Saturday, July 07, 2012

SOS Children’s Village
Authorities Find No Name for Cambodian Mystery Illness

SOS Children’s Village
05/07/2012 – International and national health authorities working in Cambodia have ruled out an alphavirus, dengue fever and influenza as causes of the unknown illness that has claimed the lives of at least 61 children.

Cambodian and international health authorities are trying to get to the bottom of a mysterious illness that has so far claimed the lives of more than 60 children in the country since April of this year. The youngest of the children was three months while the oldest was seven years old.

Symptoms of this “undiagnosed syndrome” include severe fever, respiratory problems, swelling of the brain and, sometimes, neurological problems. Respiratory functions are reported to deteriorate rapidly with most of the children dying from symptoms of pneumonia within 24 hours. The rest died within three days.

At present, the World Health Organization (WHO) is unsure of whether or not a new or established disease is responsible for the deaths.

So far, dengue fever and the mosquito-borne Chikungunya virus have been ruled out as causes of the deaths. It is also unlikely to be influenza, says one health official.

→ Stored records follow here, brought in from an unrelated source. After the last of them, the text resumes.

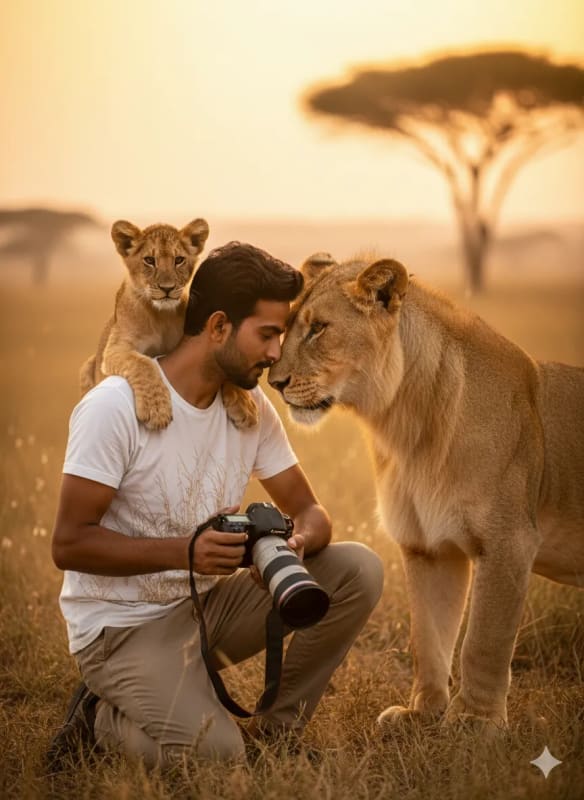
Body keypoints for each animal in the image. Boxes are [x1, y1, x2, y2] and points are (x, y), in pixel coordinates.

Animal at [80, 219, 258, 430]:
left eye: (178, 260)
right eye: (149, 260)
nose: (167, 288)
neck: (161, 317)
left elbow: (227, 368)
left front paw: (243, 404)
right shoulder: (116, 349)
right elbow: (144, 363)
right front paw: (156, 410)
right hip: (87, 367)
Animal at [268, 252, 584, 729]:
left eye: (319, 327)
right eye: (285, 325)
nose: (275, 382)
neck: (406, 426)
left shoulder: (509, 542)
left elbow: (483, 642)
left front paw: (474, 724)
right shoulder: (428, 545)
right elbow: (429, 636)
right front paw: (423, 713)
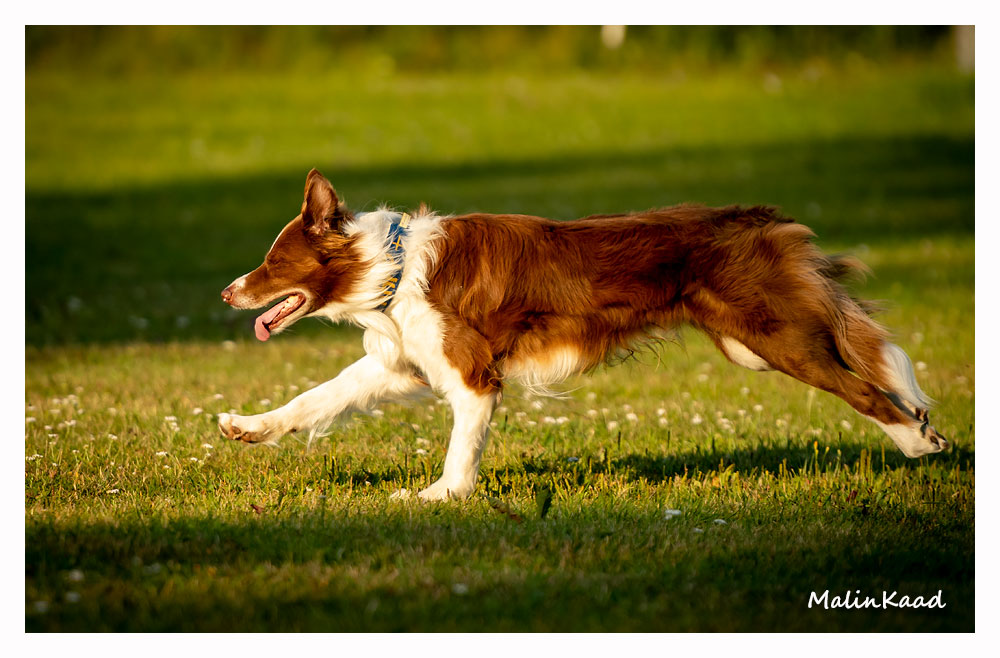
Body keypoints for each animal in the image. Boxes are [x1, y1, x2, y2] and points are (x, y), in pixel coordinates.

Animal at [218, 169, 947, 500]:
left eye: (271, 262)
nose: (228, 292)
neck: (393, 267)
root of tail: (759, 216)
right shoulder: (402, 363)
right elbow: (315, 398)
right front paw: (247, 426)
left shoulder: (475, 376)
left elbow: (460, 450)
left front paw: (439, 499)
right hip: (755, 346)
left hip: (774, 338)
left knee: (870, 391)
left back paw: (922, 442)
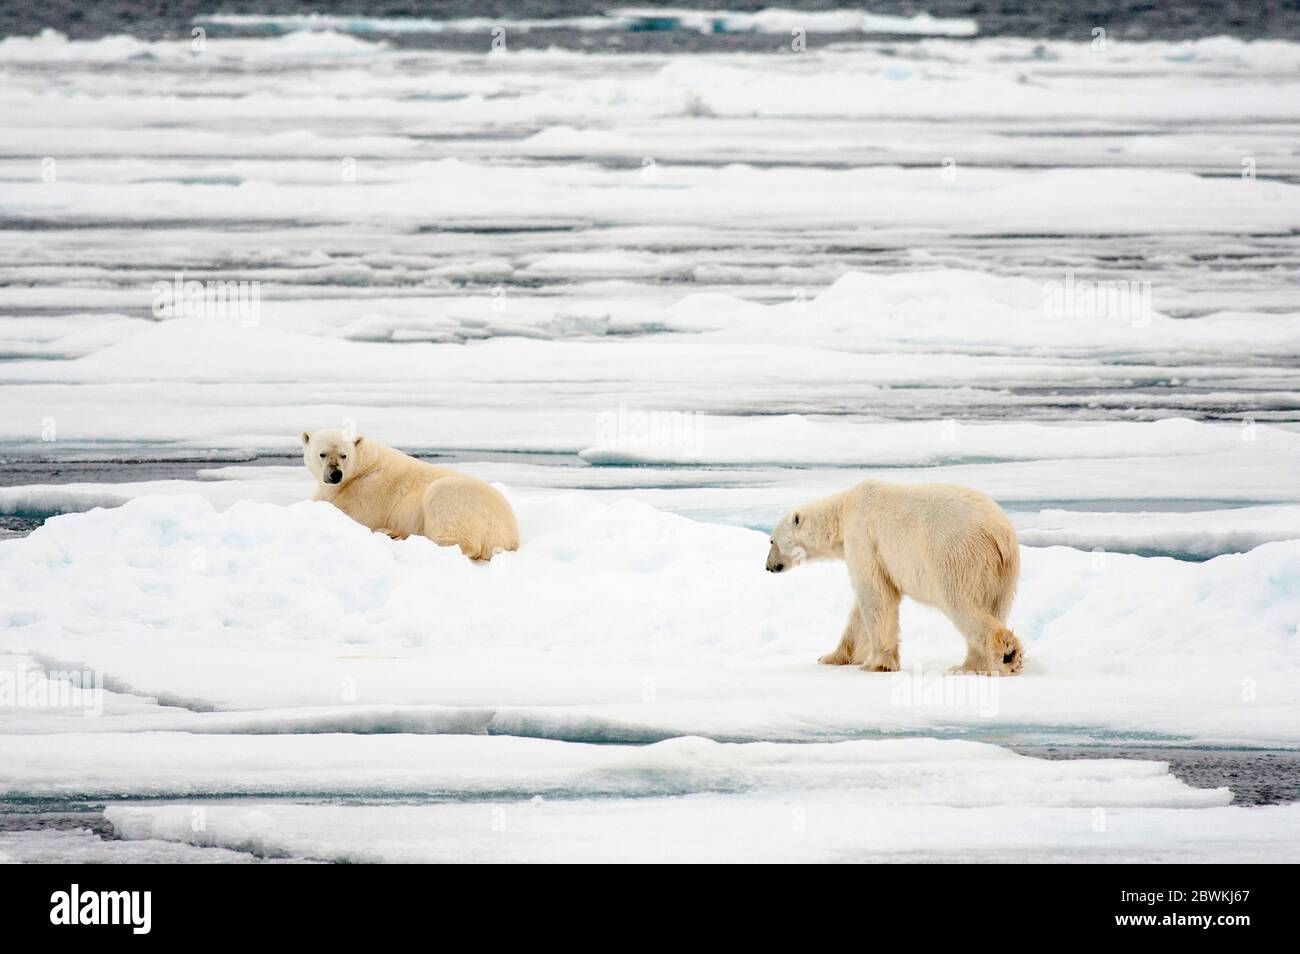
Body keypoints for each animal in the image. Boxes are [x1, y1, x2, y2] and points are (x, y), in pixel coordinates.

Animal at [301, 431, 520, 564]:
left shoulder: (368, 489)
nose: (335, 474)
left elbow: (353, 515)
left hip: (458, 498)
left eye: (344, 455)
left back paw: (396, 534)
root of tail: (511, 535)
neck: (363, 467)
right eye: (322, 454)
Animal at [759, 480, 1024, 675]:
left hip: (957, 556)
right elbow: (863, 608)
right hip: (1004, 573)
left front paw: (877, 663)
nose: (768, 567)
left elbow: (875, 594)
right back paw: (974, 665)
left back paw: (1000, 656)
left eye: (771, 541)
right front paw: (831, 656)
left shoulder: (863, 538)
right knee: (995, 606)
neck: (844, 509)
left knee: (962, 604)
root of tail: (999, 533)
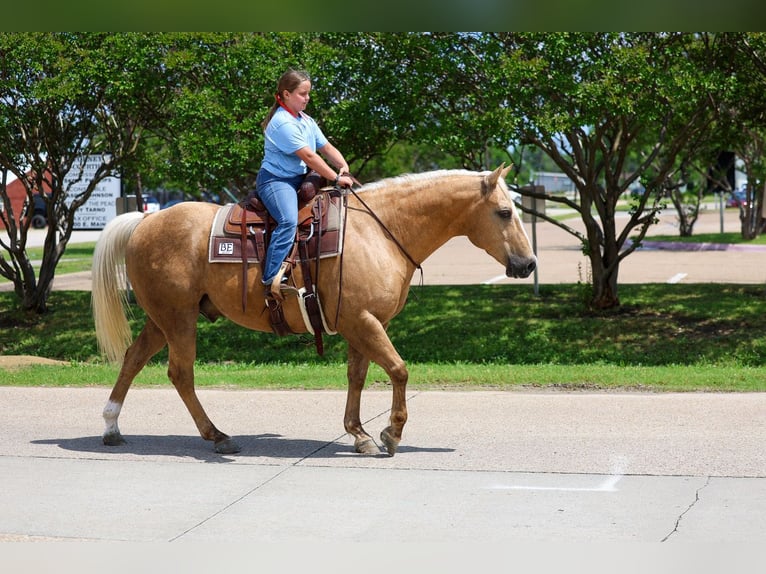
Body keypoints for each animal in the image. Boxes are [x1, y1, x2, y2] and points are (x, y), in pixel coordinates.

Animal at [91, 164, 536, 456]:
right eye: (504, 212)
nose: (528, 264)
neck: (378, 231)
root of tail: (143, 222)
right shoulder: (363, 321)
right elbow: (398, 369)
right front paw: (391, 434)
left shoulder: (361, 322)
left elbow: (358, 376)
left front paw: (359, 434)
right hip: (178, 318)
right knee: (180, 373)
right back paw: (217, 436)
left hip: (162, 319)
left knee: (133, 359)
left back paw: (112, 426)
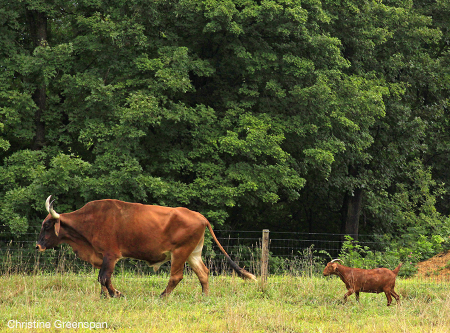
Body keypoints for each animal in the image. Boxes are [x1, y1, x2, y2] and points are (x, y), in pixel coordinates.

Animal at [37, 195, 255, 296]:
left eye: (47, 225)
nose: (38, 246)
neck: (91, 220)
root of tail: (200, 216)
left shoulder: (110, 255)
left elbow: (104, 278)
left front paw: (116, 294)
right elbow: (102, 279)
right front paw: (106, 295)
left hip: (180, 252)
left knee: (176, 276)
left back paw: (162, 296)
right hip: (193, 253)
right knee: (204, 273)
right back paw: (204, 296)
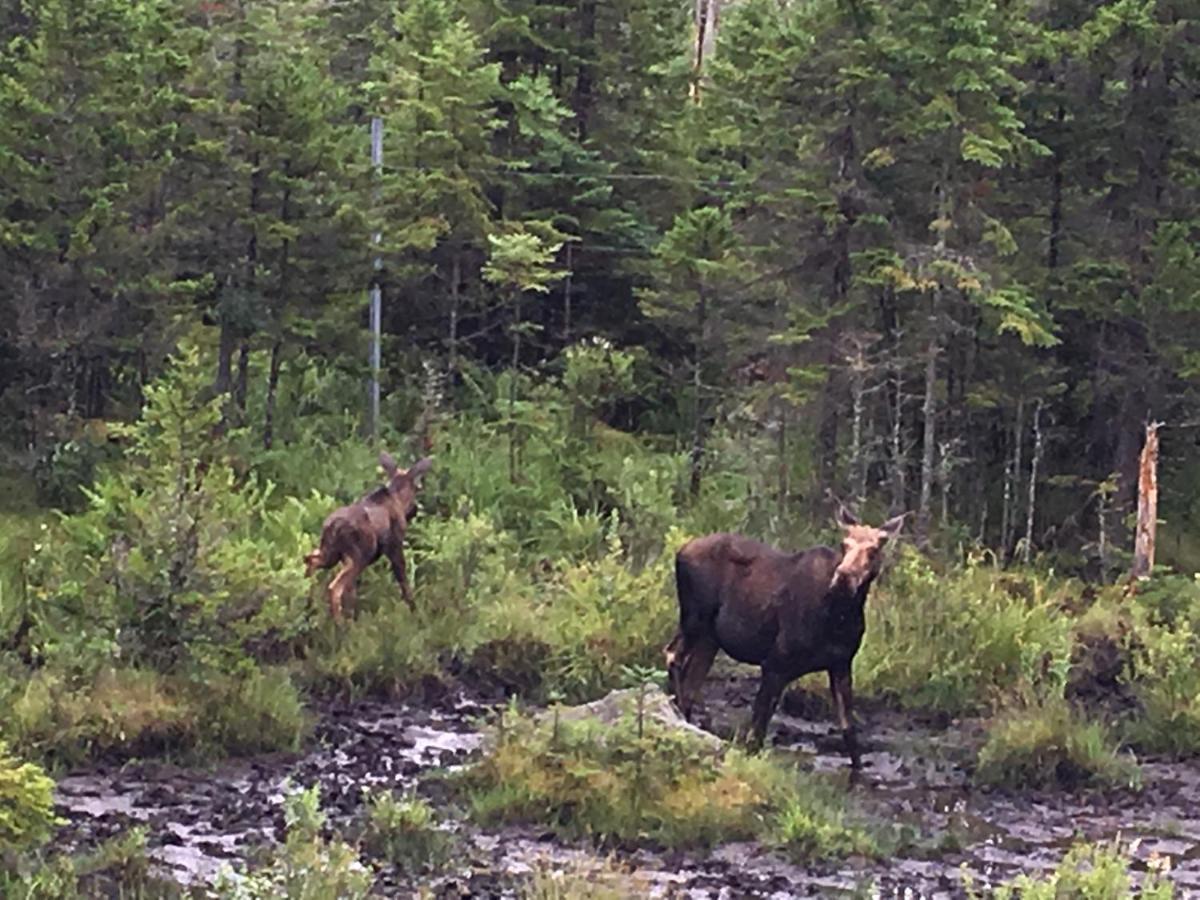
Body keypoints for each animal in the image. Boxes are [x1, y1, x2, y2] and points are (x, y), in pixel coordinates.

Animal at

“This can be a mixture of a number of known diseases—virological, bacterial or toxicological—which have been reported as one syndrome or something new,” Dr. Nima Asgari, of the national WHO office informed CNN.

Only one of the 62 infected children has survived, according to one press release. That child is still in hospital. However, a doctor at the hospital where the first cases were discovered recently told Al Jazeera that the number of cases reached 66 with two surviving.

A joint statement by the WHO and the Ministry of Health said that they first became aware of the disease from a doctor at the Kantha Bopha Hospital. The healthcare facility is in Phnom Penh, Cambodia’s capital located on the Mekong River coast in the southern part of the country. All of the sick kids came from 14 provinces in southern and central Cambodia, though the disease has not clustered in a particular area.

The identification of the disease is expected to take some time. However, it does not appear to be contagious, as neither staff nor people around the hospitalized children have contracted the elusive illness.

But, one doctor worries that drug interactions and incorrect treatments are behind the deterioration of the lungs and untreatable pneumonia, local media reports.

As per global health regulations, neighbouring countries have been made aware of the situation. The investigation by health authorities in Cambodia, supported by the WHO, is ongoing.